Researchers hope the technique can be used to preserve the fertility of boys undergoing cancer treatment, who are not able to provide a sperm sample. Some forms of cancer treatment may reduce men's fertility, so they can opt to have their sperm cryogenically frozen, but this is not a possibility for children yet to undergo puberty.
'The cryopreservation of testicle tissue may be a realistic measure for preserving fertility', the researchers wrote in Nature Communications.
The team, from Yokohama City University, took 30 tissue samples from the testes of five-day-old mice, then cryopreserved them. After thawing the tissue and growing it in the lab, mature sperm cells began to develop in 17 of the samples.
The sperm cells, and immature sperm precursors called spermatids, were then injected into mouse egg cells. The 156 resulting embryos were transferred into female mice, and eight healthy mouse pups were born. These mice were healthy, able to mate normally and produced their own offspring.
The researchers noted that samples of rat testicles could not successfully produce sperm in the lab after being thawed, so it is possible that the technique does not work in other animals. However, the team are now beginning to develop a method that will work for human samples.

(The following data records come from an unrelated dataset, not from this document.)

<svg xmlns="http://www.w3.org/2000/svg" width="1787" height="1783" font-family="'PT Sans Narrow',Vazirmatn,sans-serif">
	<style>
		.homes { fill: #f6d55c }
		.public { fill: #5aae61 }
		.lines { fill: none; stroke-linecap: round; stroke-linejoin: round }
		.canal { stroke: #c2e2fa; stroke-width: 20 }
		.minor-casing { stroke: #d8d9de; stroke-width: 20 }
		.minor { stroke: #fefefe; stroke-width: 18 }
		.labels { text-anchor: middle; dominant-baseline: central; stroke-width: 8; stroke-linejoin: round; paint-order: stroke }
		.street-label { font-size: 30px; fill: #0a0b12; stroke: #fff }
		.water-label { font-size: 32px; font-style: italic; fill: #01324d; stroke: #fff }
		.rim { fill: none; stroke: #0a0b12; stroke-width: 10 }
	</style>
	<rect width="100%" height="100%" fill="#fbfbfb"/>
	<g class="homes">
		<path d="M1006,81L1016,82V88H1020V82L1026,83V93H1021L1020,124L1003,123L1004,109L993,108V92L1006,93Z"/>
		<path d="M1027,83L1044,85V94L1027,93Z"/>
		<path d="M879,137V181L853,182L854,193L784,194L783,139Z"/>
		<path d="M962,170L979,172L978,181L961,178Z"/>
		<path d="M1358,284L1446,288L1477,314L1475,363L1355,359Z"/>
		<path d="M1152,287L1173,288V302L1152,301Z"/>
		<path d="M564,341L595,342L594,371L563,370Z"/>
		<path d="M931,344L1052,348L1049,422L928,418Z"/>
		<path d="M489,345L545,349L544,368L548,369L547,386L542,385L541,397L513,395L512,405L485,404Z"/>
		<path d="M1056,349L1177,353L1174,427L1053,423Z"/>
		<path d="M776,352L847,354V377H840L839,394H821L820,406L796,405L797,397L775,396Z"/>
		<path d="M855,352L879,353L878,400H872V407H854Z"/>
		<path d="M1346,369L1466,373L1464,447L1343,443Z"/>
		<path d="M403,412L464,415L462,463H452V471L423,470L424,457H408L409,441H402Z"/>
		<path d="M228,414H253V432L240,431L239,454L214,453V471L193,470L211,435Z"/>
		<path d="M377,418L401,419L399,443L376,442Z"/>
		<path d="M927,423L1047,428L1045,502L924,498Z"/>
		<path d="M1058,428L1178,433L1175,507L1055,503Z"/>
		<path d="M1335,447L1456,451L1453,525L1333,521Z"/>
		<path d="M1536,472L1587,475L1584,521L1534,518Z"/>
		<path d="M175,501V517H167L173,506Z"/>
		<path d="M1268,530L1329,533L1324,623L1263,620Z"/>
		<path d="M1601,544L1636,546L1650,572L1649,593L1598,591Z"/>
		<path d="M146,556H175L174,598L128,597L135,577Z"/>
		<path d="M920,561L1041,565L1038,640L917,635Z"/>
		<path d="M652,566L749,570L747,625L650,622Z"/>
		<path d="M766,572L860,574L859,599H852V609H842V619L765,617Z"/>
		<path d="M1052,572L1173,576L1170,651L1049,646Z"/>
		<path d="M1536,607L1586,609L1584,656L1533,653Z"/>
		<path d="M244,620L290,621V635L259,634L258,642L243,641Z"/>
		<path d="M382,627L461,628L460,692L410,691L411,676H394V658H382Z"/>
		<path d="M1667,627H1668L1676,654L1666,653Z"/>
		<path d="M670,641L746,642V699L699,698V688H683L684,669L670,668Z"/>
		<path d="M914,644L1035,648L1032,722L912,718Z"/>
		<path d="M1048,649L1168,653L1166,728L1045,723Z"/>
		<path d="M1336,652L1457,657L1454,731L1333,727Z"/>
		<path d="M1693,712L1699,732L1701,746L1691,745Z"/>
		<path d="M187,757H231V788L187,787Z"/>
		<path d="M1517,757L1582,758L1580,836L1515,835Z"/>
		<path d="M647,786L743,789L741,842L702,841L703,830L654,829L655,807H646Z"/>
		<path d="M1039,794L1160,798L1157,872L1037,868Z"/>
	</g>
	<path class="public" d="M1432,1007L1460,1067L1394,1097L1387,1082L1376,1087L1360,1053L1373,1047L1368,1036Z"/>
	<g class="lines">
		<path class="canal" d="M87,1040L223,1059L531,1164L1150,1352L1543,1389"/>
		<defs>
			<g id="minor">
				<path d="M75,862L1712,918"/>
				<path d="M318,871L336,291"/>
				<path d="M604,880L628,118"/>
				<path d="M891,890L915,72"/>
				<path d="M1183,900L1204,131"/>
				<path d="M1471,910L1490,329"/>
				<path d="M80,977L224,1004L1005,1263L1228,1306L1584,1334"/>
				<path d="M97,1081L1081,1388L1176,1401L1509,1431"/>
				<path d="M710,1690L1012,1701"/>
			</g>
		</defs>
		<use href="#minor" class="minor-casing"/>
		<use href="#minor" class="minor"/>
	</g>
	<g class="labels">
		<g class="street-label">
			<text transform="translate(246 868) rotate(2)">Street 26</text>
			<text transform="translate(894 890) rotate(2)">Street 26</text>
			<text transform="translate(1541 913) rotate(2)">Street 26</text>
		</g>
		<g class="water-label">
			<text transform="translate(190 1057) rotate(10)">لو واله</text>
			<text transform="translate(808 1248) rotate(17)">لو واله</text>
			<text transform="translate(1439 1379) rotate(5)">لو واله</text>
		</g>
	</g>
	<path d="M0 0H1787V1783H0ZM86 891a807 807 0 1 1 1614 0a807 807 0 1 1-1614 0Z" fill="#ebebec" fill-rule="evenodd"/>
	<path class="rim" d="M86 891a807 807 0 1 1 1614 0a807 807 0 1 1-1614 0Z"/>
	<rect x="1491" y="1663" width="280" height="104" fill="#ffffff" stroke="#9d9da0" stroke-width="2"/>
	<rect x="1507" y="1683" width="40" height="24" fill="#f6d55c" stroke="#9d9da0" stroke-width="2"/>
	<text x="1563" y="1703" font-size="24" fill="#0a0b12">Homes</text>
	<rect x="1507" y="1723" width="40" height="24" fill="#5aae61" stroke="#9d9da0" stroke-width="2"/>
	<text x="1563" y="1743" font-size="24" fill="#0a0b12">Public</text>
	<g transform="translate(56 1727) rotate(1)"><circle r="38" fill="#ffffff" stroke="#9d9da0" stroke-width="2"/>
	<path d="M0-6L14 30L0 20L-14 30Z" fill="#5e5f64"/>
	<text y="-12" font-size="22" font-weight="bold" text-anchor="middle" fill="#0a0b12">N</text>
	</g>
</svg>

'We are now working on human samples, which are very different from mice tissue, I have to find some trick to make it work, so it's very difficult to predict how long that will take'.
Dr Allan Pacey, andrology lecturer from the University of Sheffield, told the BBC: 'We would need to check that lab-made sperm were genetically normal and that any babies born are going to be healthy and fertile themselves. But based on this research in mice, the data looks encouraging and I hope that proper trials in humans will soon begin'.